Penché sur la table de sa véranda, André Méheust feuillette un vieux cahier. Les pages sont jaunies et la couverture déchirée. À 97 ans, ses doigts tremblent en parcourant les lignes qui recouvrent le papier. Sur l’une d’elles, son nom apparaît, assorti de deux mentions : entré en 1939, sorti en 1952. Il était photograveur à l’imprimerie de Châtelaudren. « Il n’y avait pas autre chose ici. Après l’école, on allait travailler à l’usine », raconte-t-il en refermant le registre du personnel. « Je n’ai pas choisi mon métier. On m’a mis directement à la photogravure. Je devais faire des applats de couleur pour colorer les photos », explique la vieil homme, en poussant les clémentines et le muguet qui trainent sur la table. « On travaillait avec des grandes plaques en zinc. Il fallait que ce soit très précis », poursuit-il avec de grands gestes.

André et Michèle Méheust, chez eux.

André et Michèle Méheust se souviennent encore de la vie à Châtelaudren sous l’occupation allemande. Crédits photo : Clara Monnoyeur. 

De l'imprimerie au bunker

Ni salissant, ni très physique, le métier n’était pas trop difficile et plutôt bien rémunéré. « J’étais payé 50 centimes de l’heure, soit quatre anciens francs par jour. Pour un jeune, comme moi, qui n’avait jamais travaillé, c’était vraiment bien », sourit-il.  Mais quelques mois après son arrivée à l’usine, la guerre éclate. « Il s’est passé une chose très rare : ils ont continué de payer le personnel, même s’il n’y avait presque plus de travail », souligne André avec reconnaissance. Mais tout change en 1943, le jour de ses 18 ans, lorsque le Service du travail obligatoire (STO) est annoncé aux ouvriers de l’usine. « Une vingtaine de gars sont partis en Allemagne, mais moi, j’étais un gosse. Je suis resté en France », se souvient l’ancien photograveur. Lui est mobilisé pour construire des bunkers à Paimpol. 

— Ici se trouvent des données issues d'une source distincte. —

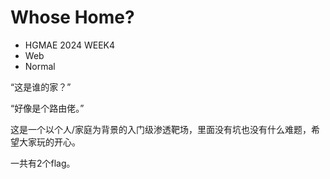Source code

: # Whose Home?

- HGMAE 2024 WEEK4
- Web
- Normal

“这是谁的家？”

“好像是个路由佬。”

这是一个以个人/家庭为背景的入门级渗透靶场，里面没有坑也没有什么难题，希望大家玩的开心。

一共有2个flag。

En son absence, l’occupation allemande cause des dégâts à Châtelaudren. Michèle, la femme d’André, était encore enfant lorsqu’une fusillade a éclaté sur le pont près de la place de la République, en 1944. « Les Allemands ont tiré sur un petit attroupement, et des gens se sont réfugiés chez mes parents. D’autres ont sauté dans le Leff et les chauffeurs du Petit Écho ont emmené les blessés à l’hôpital de Guingamp avec leurs camions », se rappelle-t-elle. 

« Presque le paradis »

Après la guerre, l’activité de l’imprimerie reprend, et André réintègre l’atelier des photograveurs. « Tout le monde se connaissait, et l’ambiance était toujours très bonne. Par rapport au travail d’aujourd’hui, c’était presque le paradis. On n’avait jamais à demander une augmentation par exemple. C’était automatique », se souvient André avec tendresse. Sous ses sourcils en bataille, les yeux de l’ancien photograveur semblent voyager dans le temps. À une époque où le Petit Écho de la Mode se vendait encore très bien. Où l’imprimerie embauchait à tour de bras. Où quitter l’usine, « c’était presque une injure à la direction ». 

Pourtant, en 1952, André démissionne pour vendre de la laine sur les marchés. Une envie de « voir quelque chose de différent », explique-t-il. Il rencontre sa femme, se marie en 1953, fonde une famille et reprend le commerce de la famille de Michèle. « C’était une bonneterie, on vendait des chemises, des caleçons… Finalement, André est toujours resté dans le vêtement », s’amuse Michèle. Sauf que cette fois, c’est pour le prêt-à-porter. Pour le photograveur, l’usine et le commerce étaient l’envers et l’endroit d’une même étoffe.